I’m content to just sit there as a silent bystander until my son tries to get Greg to gang up on me with him.

“Greg, help me convince my mom she needs more time to rest. She’s intent on going back to school tomorrow,” he says, giving me a look. “Meanwhile, she can’t go more than an hour without wincing in discomfort from her surgery.”

“I’m fine,” I argue. “Dr. Simmons said it’s normal to be sore, but he also said I could get back to most of my usual activities with no problem at all.”

“Mom…”

I hold up a finger. “If I’m cleared to have sex, I’m most definitely cleared to go sit in a classroom.”

“Ew,” David says with a wrinkled nose, but Greg smirks, taking a sip of his water and avoiding eye contact with me.

“I’m more concerned about riding on the bus than I am going to class,” I confess.

That gets Greg’s attention. “Bus?”

“Her car is totaled,” David clarifies. “I’m working on finding her a new one for the amount her insurance offered her, but…”

“But it was a twenty-year-old Toyota,” I finish for him. “So, it’s worth roughly the amount of the used couch cushion under my ass, if even.”

David sighs, his brows folding together, and my heart aches at the burden my son feels for me. It’s the last thing I ever want to be for him or anyone else — a burden — and yet with how badly the house is breaking down, and now my car…

“You’re going to school?” Greg muses after a long pause of silence, and I can tell by the way he looks at me that he does it to save me from getting too lost in thought.
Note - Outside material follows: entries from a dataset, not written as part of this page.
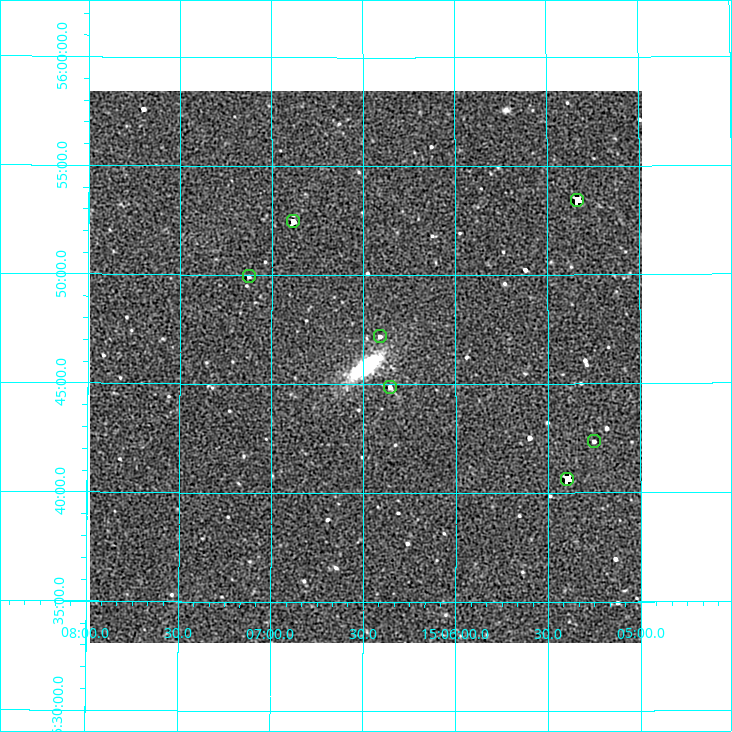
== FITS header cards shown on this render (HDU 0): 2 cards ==
NAXIS1  =                  552 / length of data axis 1
NAXIS2  =                  552 / length of data axis 2

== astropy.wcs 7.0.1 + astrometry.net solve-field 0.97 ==
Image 552 x 552 px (HDU 0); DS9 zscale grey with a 90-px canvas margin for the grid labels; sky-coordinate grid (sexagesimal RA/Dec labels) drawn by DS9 from the SOLVED WCS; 7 Tycho-2 reference stars matched to detected sources circled (green)
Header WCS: RA---TAN/DEC--TAN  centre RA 15:06:29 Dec +55:46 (226.62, +55.76 deg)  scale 2.75 arcsec/px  FOV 25.3' x 25.3'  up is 0 deg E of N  parity normal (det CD < 0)
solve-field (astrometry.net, Tycho-2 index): VERIFIED the header's WCS against the Tycho-2 star catalogue (7 matches, 0 conflicts) and refined it, rather than solving blind
Solved WCS: RA---TAN-SIP/DEC--TAN-SIP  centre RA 15:06:29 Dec +55:46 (226.62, +55.76 deg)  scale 2.75 arcsec/px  FOV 25.3' x 25.3'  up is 0 deg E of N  parity normal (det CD < 0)
The solver's refit moves the header's centre by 0.72 arcsec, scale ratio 1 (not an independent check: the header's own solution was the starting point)
Tycho-2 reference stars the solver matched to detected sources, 7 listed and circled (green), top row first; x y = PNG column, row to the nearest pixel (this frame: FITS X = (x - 90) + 1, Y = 552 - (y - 91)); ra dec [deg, ICRS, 3 dp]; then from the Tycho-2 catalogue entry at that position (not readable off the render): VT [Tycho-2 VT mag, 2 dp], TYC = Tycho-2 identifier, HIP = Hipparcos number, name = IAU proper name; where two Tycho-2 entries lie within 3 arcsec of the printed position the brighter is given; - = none
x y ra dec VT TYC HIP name
577 200 226.334 +55.891 9.32 3864-351-1 - -
293 221 226.721 +55.874 10.01 3871-243-1 - -
249 276 226.781 +55.832 12.29 3871-216-1 - -
380 336 226.603 +55.786 11.31 3864-261-1 - -
390 387 226.589 +55.748 12.32 3864-230-1 - -
594 441 226.313 +55.706 11.36 3864-187-1 - -
567 479 226.349 +55.677 7.75 3864-139-1 73837 -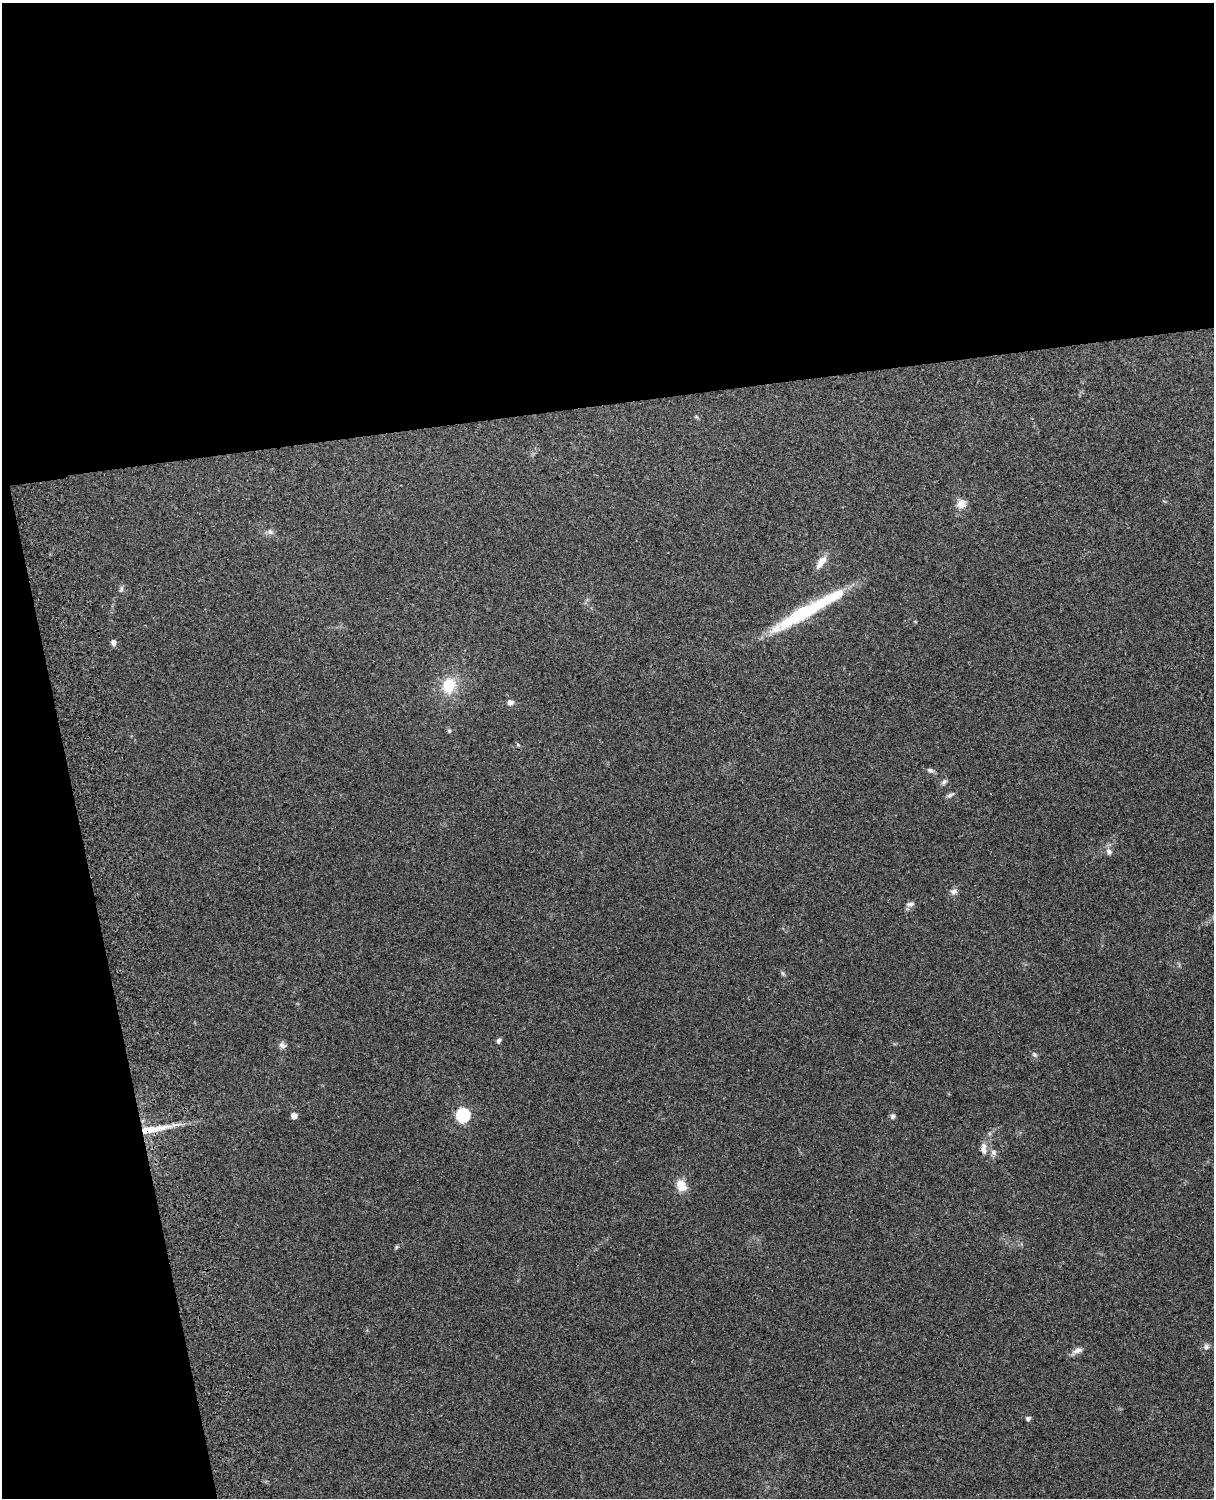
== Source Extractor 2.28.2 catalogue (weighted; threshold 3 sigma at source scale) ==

Is he really this in tune with me, even after all the time that’s passed?

“I am,” I say with a smile.

“For?”

“Psychology. I… I want to be a therapist.”

Greg swallows, looking something between impressed and proud. “That’s amazing. Congratulations.”
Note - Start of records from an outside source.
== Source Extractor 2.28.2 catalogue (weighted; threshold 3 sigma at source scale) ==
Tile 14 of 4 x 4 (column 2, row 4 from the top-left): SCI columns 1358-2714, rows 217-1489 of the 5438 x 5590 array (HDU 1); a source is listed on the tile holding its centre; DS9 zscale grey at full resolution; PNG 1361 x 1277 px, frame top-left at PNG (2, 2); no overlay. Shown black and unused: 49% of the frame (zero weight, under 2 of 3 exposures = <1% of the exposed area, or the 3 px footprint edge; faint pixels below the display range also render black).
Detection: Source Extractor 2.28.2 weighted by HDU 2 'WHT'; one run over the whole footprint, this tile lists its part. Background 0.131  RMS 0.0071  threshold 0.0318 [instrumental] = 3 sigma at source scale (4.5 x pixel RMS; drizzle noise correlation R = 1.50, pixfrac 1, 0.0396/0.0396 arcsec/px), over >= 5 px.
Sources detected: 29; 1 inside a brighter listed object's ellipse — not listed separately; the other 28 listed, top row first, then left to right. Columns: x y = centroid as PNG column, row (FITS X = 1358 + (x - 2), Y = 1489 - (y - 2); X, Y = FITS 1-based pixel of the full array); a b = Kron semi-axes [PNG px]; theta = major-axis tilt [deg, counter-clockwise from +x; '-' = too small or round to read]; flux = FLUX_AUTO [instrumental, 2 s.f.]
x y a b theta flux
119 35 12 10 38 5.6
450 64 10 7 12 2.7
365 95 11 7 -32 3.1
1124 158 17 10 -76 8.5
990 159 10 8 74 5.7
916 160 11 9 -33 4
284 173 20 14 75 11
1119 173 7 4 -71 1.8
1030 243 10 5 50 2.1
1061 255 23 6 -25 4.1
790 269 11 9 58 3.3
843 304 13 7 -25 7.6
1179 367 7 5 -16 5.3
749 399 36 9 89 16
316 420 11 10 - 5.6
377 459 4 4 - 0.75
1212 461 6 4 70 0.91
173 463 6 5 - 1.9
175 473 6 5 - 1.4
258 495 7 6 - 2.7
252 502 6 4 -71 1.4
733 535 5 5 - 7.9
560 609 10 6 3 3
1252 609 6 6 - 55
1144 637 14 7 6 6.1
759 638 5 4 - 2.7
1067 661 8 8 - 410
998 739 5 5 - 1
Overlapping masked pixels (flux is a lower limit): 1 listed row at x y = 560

I laugh at that. “Well, don’t congratulate me yet. I’m only in my second year.” I shake my head. “Turns out going to college in your forties isn’t easy.”

“You don’t have to do it,” David tries, but I pin him with a glare.

“Don’t.”

He snaps his mouth shut at that, a nod letting me know he won’t try to argue again. We’ve had this conversation far too many times. He thinks the answer is for him and his wife to find a bigger place, one with a mother-in-law suite, so I can live with them rent-free.

But I’m forty-seven, not eighty-seven.

I still have a life to live.

And I don’t want his money, or my ex-husband’s, to live it.

“Use my car.”

The glare I’m giving my son softens, and I blink, looking at Greg with my brows tugging inward. “What?”

“You can use my car,” he reiterates.

David and I both look at him like he’s crazy.

“I don’t need it,” he says with a shrug. “I mean, I live within biking distance of the hospital. I don’t really go anywhere that’s not downtown. I’ll be fine without it for a while until you get a new one.”

I blink, staring at him.

And then I burst out in laughter.

“I’m serious,” he says. “It’s really not a problem.”